“Why—no. You believe that you’re the sport of destiny. Now a sport implies amusement of some kind. See?”

“Is the football amused when it’s kicked?” asked Katharine, with a short laugh.

“Now please don’t introduce football, Miss Lauderdale,” said Miner, without hesitation. “I don’t understand anything about it, and I know that I should, because it’s a mania just now. All the men get it when the winter comes on, and they sit up half the night at the club, drawing diagrams and talking Hebrew, and getting excited—I’ve seen them positively sitting up on their hind-legs in rows, and waving their paws and tearing their hair—just arguing about the points of a game half of them never played at all.”

“What a picture!” laughed Katharine.

“Isn’t it? But it’s just true. I’m going to write a book about it and call it ‘The Kicker Kicked’—you know, like Sartor Resartus—all full of philosophy and things. Can you say ‘Kicker Kicked’ twenty times very fast, Miss Lauderdale? I believe it’s impossible. I just left my three sisters—they’re slowly but firmly turning into aunts, you know—I left them all trying to say it as hard as they could, and the whole place clicked as though a thousand policemen’s rattles were all going at once—hard! And they were all showing their teeth and going mad over it.”
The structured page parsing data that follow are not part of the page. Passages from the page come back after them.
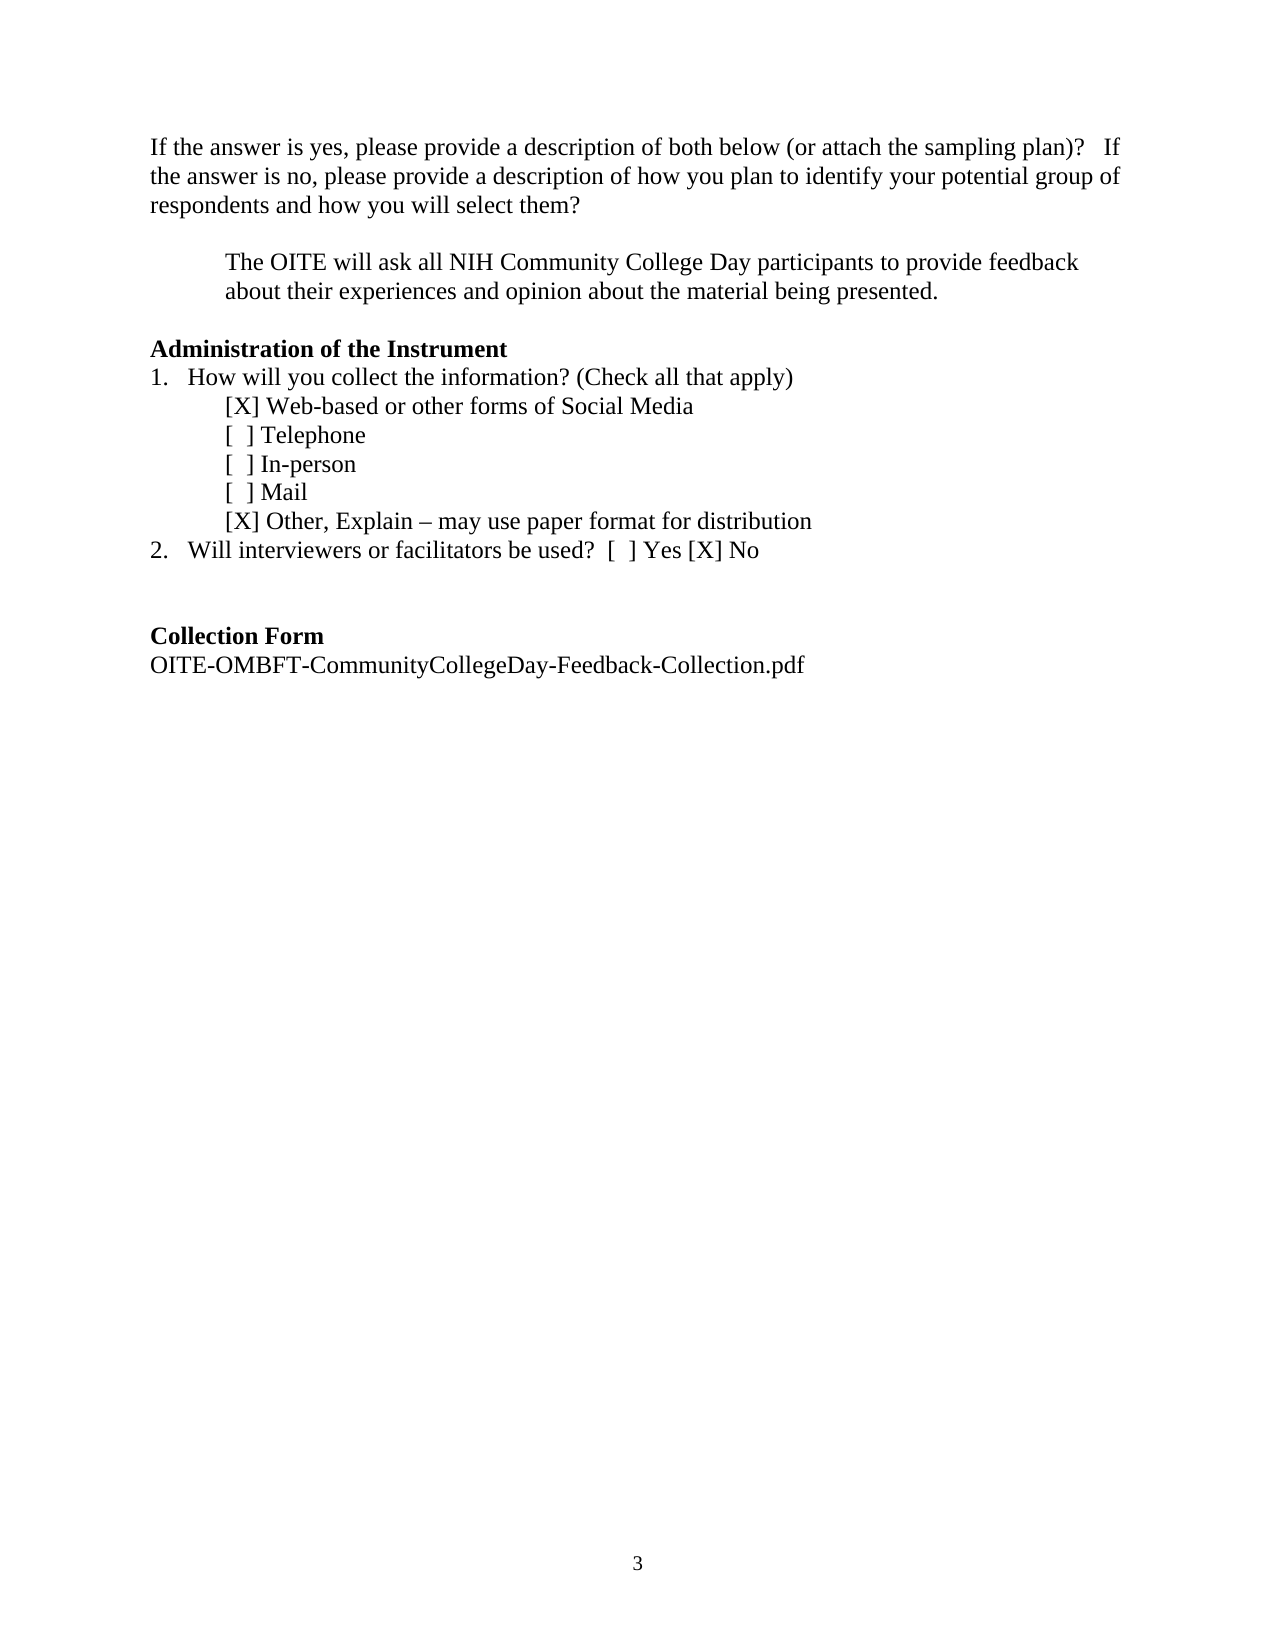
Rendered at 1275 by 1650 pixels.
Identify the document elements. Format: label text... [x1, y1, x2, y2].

list Will interviewers or facilitators be used? [ ] Yes [X] No [150, 535, 1125, 564]
text [ ] Telephone [225, 420, 1125, 449]
text OITE-OMBFT-CommunityCollegeDay-Feedback-Collection.pdf [150, 650, 1125, 679]
list How will you collect the information? (Check all that apply) [150, 362, 1125, 391]
text [ ] Mail [225, 477, 1125, 506]
text [X] Other, Explain – may use paper format for distribution [225, 506, 1125, 535]
list The OITE will ask all NIH Community College Day participants to provide feedback about their experiences and opinion about the material being presented. [225, 247, 1125, 305]
text Collection Form [150, 621, 1125, 650]
text [ ] In-person [225, 449, 1125, 477]
text [X] Web-based or other forms of Social Media [225, 391, 1125, 420]
text If the answer is yes, please provide a description of both below (or attach the sampling plan)? If the answer is no, please provide a description of how you plan to identify your potential group of respondents and how you will select them? [150, 132, 1125, 219]
text Administration of the Instrument [150, 334, 1125, 362]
“I should think so—and that’s another picture.”

“By the bye, speaking of pictures, have you seen the Loan Collection? It’s full of portraits of children with such extraordinary expressions—they all look as though they had given up trying to educate their parents in despair. I wonder why everybody paints children? Nobody can. I believe it would take a child—who knew how to paint, of course,—to paint a child, and give just that something which real children have—just what makes them children.”

She was silent for a moment, following the unexpected train of thoughts. There were delicate sides to his nature that pleased Katharine as well as his nonsense.

“That’s a pretty idea,” she said, after thinking of it a few seconds.

“Everybody tries and fails,” answered Miner. “Why doesn’t somebody paint you?” he asked suddenly, looking at her.